THOUGH NEVER explicitly sexual, Adi Nes’ work explores the myths of
manhood and underlines the latent homoeroticism of military culture. His
photographs capture the honest affection that can exist between men. There is
potency, but there is also melodrama; every picture is presented as a
double-edged sword. For instance, in his image of Israeli soldiers asleep on a
bus, is this merely one artist’s romanticised version of the aggressive male,
or are the men icons of golden youth portrayed, as the artist says, “like
lambs being led to the slaughter”?
In all his photographs, Nes finds a sense of theatricality beyond
realism. His scenes are carefully staged, using models, costumes, flattering
lighting and makeup. Allegory and satire come into play, though at first glance
the images might seem simple and direct. A preening soldier wearing a yarmulke
resembles a circus strongman; one of four recruits pissing in the desert glances
his mate. Nes’ messages are subversive, and often laced with humour. He never,
however, skims over the real horrors of combat and poverty.

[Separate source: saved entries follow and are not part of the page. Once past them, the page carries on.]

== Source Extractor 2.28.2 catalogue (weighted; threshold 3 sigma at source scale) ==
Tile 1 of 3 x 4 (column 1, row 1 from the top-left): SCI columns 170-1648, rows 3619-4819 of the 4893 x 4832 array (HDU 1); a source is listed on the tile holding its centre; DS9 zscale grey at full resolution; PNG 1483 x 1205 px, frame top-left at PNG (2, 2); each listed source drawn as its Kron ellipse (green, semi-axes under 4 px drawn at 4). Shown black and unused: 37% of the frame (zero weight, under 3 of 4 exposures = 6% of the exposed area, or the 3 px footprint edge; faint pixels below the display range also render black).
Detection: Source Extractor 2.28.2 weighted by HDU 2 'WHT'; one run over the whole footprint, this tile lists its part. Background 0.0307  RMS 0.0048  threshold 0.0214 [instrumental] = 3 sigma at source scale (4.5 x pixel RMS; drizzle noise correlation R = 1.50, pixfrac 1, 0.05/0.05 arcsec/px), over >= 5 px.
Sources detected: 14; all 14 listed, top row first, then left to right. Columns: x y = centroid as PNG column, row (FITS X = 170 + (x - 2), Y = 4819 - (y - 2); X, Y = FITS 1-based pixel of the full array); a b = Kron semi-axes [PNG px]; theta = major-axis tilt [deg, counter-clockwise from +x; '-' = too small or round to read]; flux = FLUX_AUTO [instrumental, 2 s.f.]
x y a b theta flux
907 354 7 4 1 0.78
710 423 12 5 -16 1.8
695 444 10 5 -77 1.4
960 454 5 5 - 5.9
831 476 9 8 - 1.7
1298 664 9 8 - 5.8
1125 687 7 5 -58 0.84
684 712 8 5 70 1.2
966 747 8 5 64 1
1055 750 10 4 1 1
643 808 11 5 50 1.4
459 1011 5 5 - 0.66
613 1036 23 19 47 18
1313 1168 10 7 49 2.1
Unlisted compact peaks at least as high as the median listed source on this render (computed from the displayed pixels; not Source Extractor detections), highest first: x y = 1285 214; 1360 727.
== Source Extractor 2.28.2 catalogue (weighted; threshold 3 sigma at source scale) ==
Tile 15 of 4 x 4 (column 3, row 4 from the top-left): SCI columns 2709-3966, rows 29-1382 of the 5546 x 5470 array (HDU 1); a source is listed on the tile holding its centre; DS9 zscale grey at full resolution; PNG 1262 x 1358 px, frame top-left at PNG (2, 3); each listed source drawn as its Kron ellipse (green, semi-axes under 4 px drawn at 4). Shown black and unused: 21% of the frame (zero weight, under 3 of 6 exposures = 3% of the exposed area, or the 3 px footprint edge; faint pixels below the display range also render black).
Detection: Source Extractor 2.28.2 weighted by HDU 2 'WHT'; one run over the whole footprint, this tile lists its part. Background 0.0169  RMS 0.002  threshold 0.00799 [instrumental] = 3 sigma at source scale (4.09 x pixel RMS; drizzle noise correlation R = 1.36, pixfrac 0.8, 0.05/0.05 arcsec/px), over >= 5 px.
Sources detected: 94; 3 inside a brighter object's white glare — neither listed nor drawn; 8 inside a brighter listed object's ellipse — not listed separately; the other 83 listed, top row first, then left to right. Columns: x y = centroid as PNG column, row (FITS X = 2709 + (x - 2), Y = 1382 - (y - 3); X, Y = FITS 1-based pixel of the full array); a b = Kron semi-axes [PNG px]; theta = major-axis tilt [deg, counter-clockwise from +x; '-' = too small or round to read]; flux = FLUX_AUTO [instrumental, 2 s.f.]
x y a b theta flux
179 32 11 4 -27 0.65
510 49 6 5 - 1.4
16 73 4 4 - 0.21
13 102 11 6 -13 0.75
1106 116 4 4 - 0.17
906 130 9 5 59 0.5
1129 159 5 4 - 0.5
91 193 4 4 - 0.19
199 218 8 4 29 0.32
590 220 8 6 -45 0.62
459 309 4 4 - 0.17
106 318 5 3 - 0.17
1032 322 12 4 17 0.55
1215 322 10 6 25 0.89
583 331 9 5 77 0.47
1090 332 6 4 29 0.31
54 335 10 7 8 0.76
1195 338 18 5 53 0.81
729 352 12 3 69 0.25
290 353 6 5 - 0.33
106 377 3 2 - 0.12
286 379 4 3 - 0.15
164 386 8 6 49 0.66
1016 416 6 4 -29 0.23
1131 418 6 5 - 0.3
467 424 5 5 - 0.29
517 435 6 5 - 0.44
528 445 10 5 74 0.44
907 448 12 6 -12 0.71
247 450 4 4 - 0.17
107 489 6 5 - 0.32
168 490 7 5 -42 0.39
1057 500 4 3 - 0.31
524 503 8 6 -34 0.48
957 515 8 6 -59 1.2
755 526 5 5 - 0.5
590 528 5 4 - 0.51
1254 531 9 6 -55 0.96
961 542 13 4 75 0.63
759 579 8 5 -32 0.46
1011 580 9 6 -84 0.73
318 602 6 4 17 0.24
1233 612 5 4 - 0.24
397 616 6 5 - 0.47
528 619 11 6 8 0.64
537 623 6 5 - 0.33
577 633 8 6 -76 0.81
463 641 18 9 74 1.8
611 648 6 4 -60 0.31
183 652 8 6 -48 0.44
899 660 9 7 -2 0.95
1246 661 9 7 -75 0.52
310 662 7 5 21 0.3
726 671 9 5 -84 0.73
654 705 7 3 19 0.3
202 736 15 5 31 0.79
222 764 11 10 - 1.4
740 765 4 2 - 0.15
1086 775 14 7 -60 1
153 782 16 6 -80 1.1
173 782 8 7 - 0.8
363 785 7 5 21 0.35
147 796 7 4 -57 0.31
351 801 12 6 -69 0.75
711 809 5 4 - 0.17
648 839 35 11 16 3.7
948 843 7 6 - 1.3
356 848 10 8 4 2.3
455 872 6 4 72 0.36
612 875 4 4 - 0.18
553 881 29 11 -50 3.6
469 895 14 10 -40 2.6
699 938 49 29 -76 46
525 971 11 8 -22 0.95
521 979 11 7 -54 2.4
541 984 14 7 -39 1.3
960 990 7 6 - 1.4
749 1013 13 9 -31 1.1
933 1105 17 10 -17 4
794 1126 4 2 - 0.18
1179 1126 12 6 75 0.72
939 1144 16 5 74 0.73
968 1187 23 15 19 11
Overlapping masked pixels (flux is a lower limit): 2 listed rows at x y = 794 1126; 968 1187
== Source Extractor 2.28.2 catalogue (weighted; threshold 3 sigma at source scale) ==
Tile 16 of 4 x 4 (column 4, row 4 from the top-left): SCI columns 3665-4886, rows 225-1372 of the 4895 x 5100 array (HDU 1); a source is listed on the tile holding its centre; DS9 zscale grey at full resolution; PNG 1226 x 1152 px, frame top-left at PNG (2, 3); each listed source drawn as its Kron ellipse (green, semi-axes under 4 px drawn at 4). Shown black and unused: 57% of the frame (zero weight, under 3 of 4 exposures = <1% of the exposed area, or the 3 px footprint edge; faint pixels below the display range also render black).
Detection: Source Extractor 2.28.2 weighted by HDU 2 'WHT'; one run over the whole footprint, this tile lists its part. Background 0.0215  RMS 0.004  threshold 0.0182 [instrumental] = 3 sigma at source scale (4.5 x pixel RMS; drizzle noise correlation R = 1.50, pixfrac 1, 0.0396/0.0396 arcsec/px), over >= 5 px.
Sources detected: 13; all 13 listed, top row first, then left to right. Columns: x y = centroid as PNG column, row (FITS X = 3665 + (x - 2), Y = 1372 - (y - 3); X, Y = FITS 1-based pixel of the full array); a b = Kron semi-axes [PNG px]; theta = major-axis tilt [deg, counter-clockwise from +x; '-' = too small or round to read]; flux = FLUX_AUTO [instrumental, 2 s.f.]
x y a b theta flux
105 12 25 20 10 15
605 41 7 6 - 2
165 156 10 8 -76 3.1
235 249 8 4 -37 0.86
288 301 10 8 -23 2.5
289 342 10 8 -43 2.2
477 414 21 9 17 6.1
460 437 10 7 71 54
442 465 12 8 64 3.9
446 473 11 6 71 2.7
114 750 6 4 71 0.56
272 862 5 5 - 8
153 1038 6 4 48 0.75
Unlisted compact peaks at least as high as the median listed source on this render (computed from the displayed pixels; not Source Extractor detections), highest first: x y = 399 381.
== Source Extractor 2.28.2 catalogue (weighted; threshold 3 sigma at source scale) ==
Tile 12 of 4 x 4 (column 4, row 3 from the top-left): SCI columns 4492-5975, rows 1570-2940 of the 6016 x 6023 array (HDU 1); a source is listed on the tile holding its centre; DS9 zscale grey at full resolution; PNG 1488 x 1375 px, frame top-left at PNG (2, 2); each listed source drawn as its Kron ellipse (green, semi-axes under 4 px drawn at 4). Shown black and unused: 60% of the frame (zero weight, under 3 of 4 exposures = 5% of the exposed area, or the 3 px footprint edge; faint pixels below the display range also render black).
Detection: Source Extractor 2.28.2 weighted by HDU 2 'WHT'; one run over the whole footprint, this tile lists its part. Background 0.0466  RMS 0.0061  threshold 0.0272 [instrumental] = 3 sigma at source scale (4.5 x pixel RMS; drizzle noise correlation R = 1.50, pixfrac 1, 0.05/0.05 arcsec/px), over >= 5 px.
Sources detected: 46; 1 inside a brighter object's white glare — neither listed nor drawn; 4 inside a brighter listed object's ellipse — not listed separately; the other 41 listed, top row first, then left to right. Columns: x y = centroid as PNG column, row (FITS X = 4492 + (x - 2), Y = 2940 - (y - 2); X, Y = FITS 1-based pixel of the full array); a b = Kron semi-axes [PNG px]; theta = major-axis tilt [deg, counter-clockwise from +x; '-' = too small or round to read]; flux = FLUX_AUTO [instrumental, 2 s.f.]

The son of Kurdish and Iranian immigrants, Nes grew up in the
underprivileged development town of Kiryat Gat. He was always aware of his
‘otherness’. Now in his late thirties, he has been married to his partner,
poet Ilan Sheinfeld, for 10 years. “When I was a boy, my mother was a
librarian and there were always a lot of books in the house,” he said in a
recent interview. “I formed a close attachment to Greek mythology and I
developed a skill for deciphering the texts and looking for the homoerotic
element in them, which at the time was called ‘friendship’. In my
imagination, friendship was always something else.”
Nes has borrowed several themes from Greek mythology— eternal youth,
the unblemished warrior, self-sacrifice for the homeland. Many of his models
subtly mimic the poses of figures in paintings by Caravaggio, Leonardo and
Michelangelo, while his work also dismantles some of the stereotypes of Israeli
identity. Set in military camps or poor housing estates, the handsome young
extras are transformed into classical gods, dressed in khaki, dripping with
sweat or sprawled across each other in exaggerated tenderness. His scenes from
daily life tease the boundaries of what is permitted and what is forbidden. Nes
represents covert and coercive intimacy: “In my photographs I say that the
homoerotic potential is part of life and part of the street... I want to place
the invisible heroes to the front of the stage.”
Like all Israeli men, Nes completed three years of compulsory military
service and he reinvents this world of army fatigues, macho camaraderie and the
rites of fraternity in his pictures. Essentially, he eroticises the definitions
of manhood. He is often inspired by journalistic photographs of Israel’s wars,
including an old cover of Life magazine, which Nes re-staged in a scene
where a triumphant soldier holds his rifle aloft as he wades through water with
his frolicking mates.
“Are these men the rugged, tough, invincible Israeli soldiers of 1967
legend,” asks Susan Goodman in the catalogue for a show in New York’s Jewish
Museum, “or are they pretty boys posing and letting off steam, albeit with an
ironic twist of fate thrown in?”
With a growing series of exhibitions to his name Nes is suddenly in the art-world spotlight. His work seen as providing a strong, yet undeniably sensual, vision of dissent. When he was awarded a prize in 1999 by the Israeli Ministry of Science, Culture and Sport, the judges’ report cited Nes’ ability to pull “rejected and repressed representations of Israel out of the drawer ... embodied in his work in the form of homosexual masculinity”. Heady stuff indeed. In any case, as revealed by his eloquent photographs, Nes serves as a bridge between the past and the present, showing how hope and love can shine, even in a climate of tragedy. And as he says, he is trying to be “a small, smart army” all by himself.